** Opening Available data block **
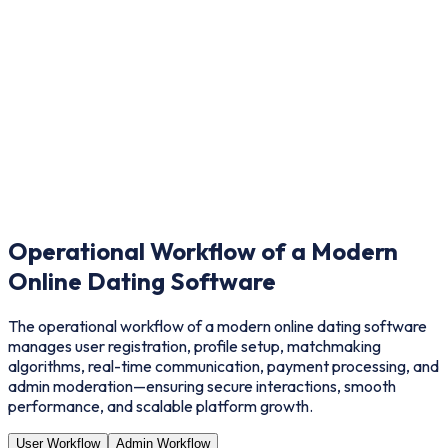
Improved User Engagement
Built-in matching, chat, and interactive tools keep users active.
Operational Workflow of a Modern
Online Dating Software
The operational workflow of a modern online dating software
manages user registration, profile setup, matchmaking
algorithms, real-time communication, payment processing, and
admin moderation—ensuring secure interactions, smooth
performance, and scalable platform growth.
User Workflow
Admin Workflow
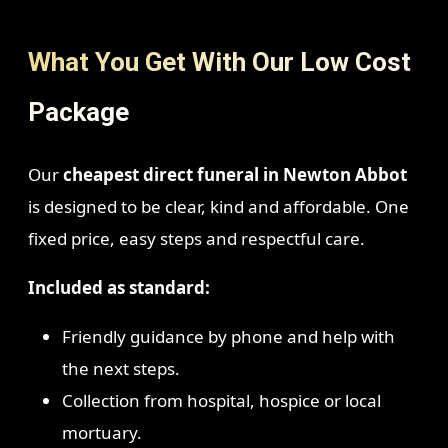
What You Get With Our Low Cost
Package
Our
cheapest direct funeral in Newton Abbot
is designed to be clear, kind and affordable. One
fixed price, easy steps and respectful care.
Included as standard:
Friendly guidance by phone and help with
the next steps.
Collection from hospital, hospice or local
mortuary.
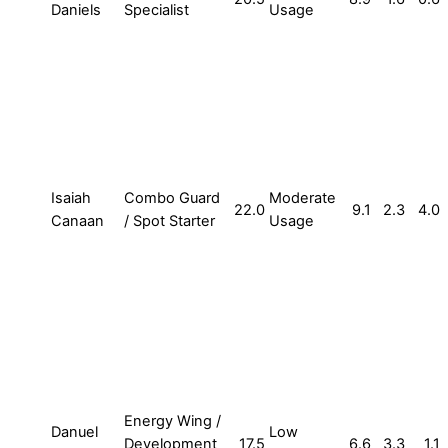
Daniels
Specialist
Usage
Isaiah
Combo Guard
Moderate
22.0
9.1
2.3
4.0
Canaan
/ Spot Starter
Usage
Energy Wing /
Danuel
Low
Development
17.5
6.6
3.3
1.1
** Closing Available data block **
**The task:**
Copy out, word for word, all the text read from the records above, omitting the pictures themselves.

**Exercise solution:**
Improved User Engagement
Built-in matching, chat, and interactive tools keep users active.
Operational Workflow of a Modern
Online Dating Software
The operational workflow of a modern online dating software
manages user registration, profile setup, matchmaking
algorithms, real-time communication, payment processing, and
admin moderation—ensuring secure interactions, smooth
performance, and scalable platform growth.
User Workflow
Admin Workflow
What You Get With Our Low Cost
Package
Our
cheapest direct funeral in Newton Abbot
is designed to be clear, kind and affordable. One
fixed price, easy steps and respectful care.
Included as standard:
Friendly guidance by phone and help with
the next steps.
Collection from hospital, hospice or local
mortuary.
Daniels
Specialist
Usage
Isaiah
Combo Guard
Moderate
22.0
9.1
2.3
4.0
Canaan
/ Spot Starter
Usage
Energy Wing /
Danuel
Low
Development
17.5
6.6
3.3
1.1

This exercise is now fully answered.